Five years later came the call to Ford. He joined as director of public affairs, and part of his brief was to put some sparkle into what the public at that time perceived as dull, workmanlike products. The situation can be imagined. Ford management at that time was used to having the working man buying its products, for that was their image. But here was this young man, suggesting that Ford should challenge Ferrari for the Le Mans sportscar race, and put money into Grand Prix motor racing. Few were blessed with his vision.
It says everything for Hayes’ powers of persuasion that Ford did go to Le Mans, where it would win four times between 1966 and 1969, and did spend that famous £100,000 on Duckworth and Costin’s jewel. No money was ever better spent in motor sport. Ford’s famous blue oval was somewhere to be found on every one of the DFV’s 155 GP victories, and the powerplant itself would also win at Le Mans, and at Indianapolis.
It is not surprising that Hayes rose at DFV-like speed through the ranks at Ford.

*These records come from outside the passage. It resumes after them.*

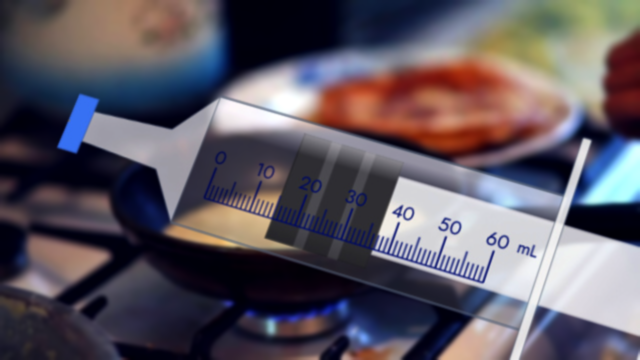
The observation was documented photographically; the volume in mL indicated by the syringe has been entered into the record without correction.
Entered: 15 mL
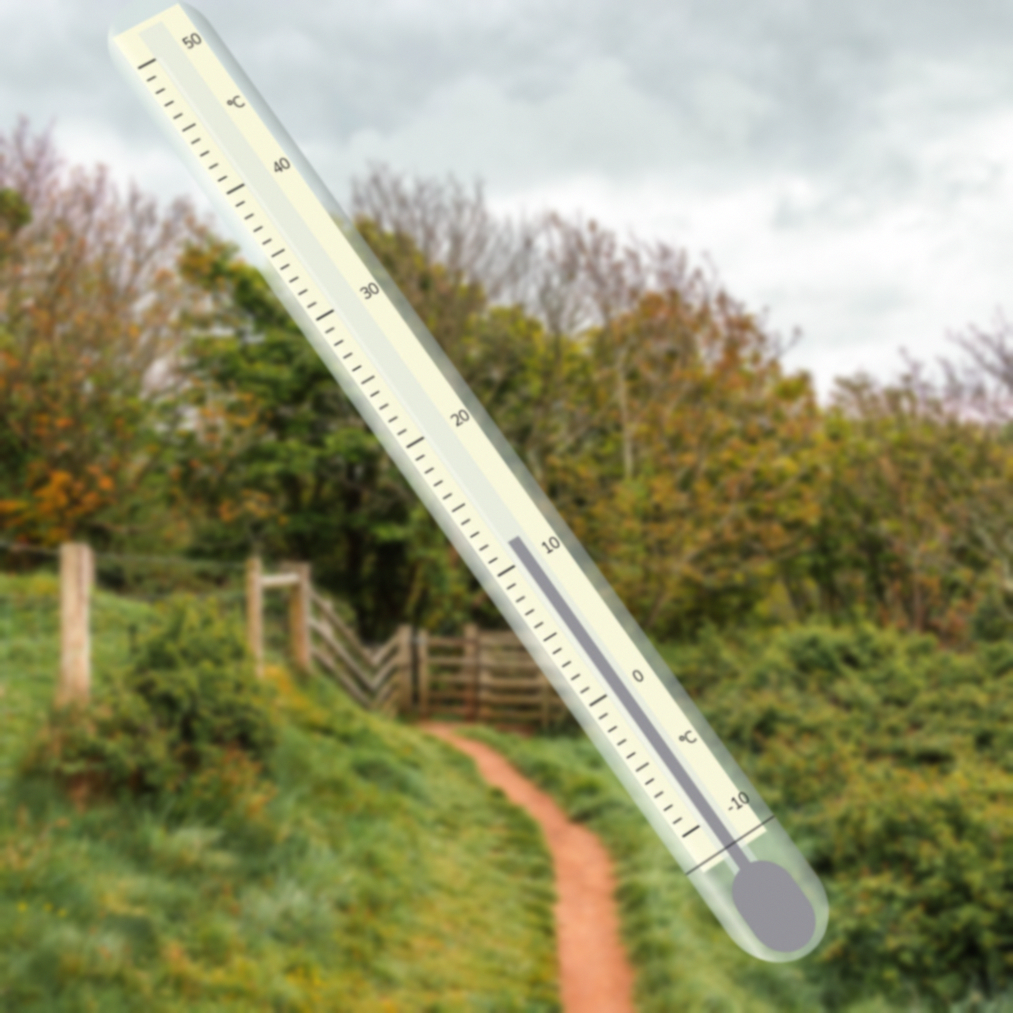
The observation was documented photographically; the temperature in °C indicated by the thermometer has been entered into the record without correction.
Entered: 11.5 °C
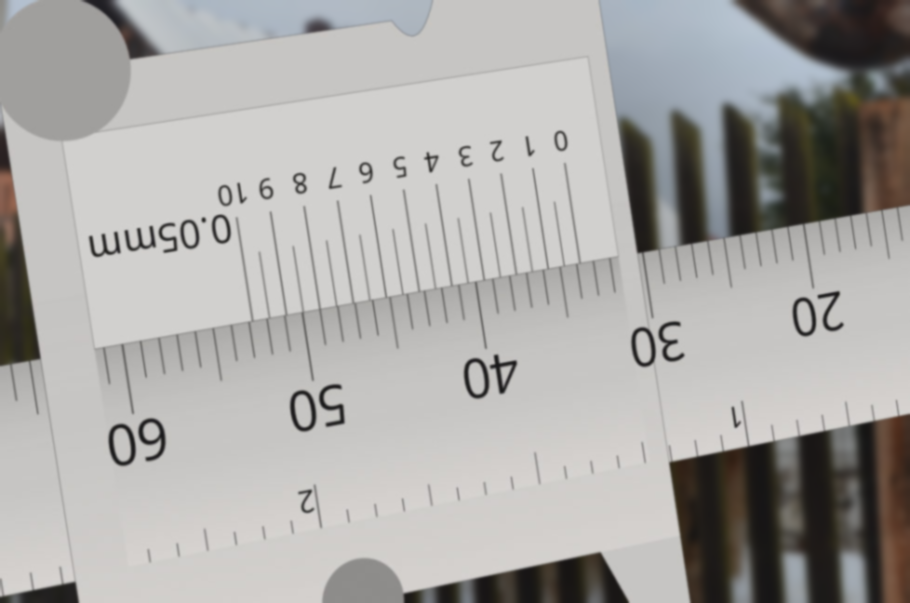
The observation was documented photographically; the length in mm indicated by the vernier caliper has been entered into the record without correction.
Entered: 33.8 mm
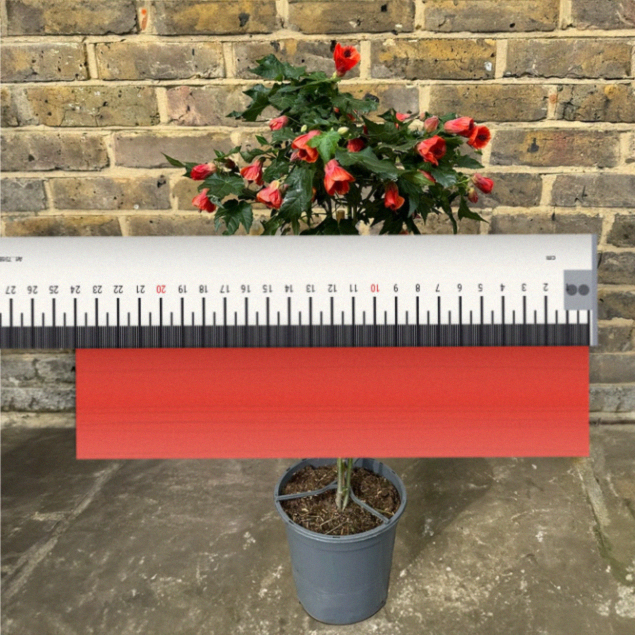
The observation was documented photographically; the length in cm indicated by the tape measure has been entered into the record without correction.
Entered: 24 cm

A man very much given to deep thought before action, he was elevated to the position of vice-president of Ford of Europe, and became vice-chairman in 1976. In 1980 he was made a vice-president of the American parent company. Henry Ford’s grandson, Henry II, liked him, not just for his intelligence and wit, but also because he could think fast. In 1975 Ford faced a drink driving charge; Hayes’ sound advice was to fall back on Benjamin Disraeli’s tactic as he faced the media. ‘Never complain, never explain.’
Hayes received a CBE in 1982 for services to the motor industry, retired in 1989, but was called back to direct Aston Martin after Ford had acquired it. The idea was that he would wind things up, but instead he injected new life in to the company and introduced its saviour, the Jaguar-derived DB7. He retired for good in 1994, but was in demand all over for his dinner speaking. To the end he was a thinker first, then a man of considered but decisive action. Stuart Turner, who had followed his footsteps in leaving journalism for an industry role, called him a giant of the game, ‘a man who had an unconventional approach, yet an outstandingly mature man.’
Jackie Stewart said of him: ‘He was always a gentleman of great dignity and style, and had this tremendous peripheral vision. He was involved in many prestigious charities and trusts, about which he rarely spoke, and besides being a great writer was probably the greatest public relations officer that the motor industry has ever had.’
Hayes had the foresight to put Stewart under contract to Ford in 1964, where he joined the great Jim Clark, and it was Hayes in 1968 who underwrote the Scot’s salary to ensure that he joined Ken Tyrrell’s nascent F1 enterprise instead of going to Ferrari.
Arguably, the DFV was the greatest race engine in history. Fittingly, the name of Walter Leopold Arthur Hayes will forever be linked to it.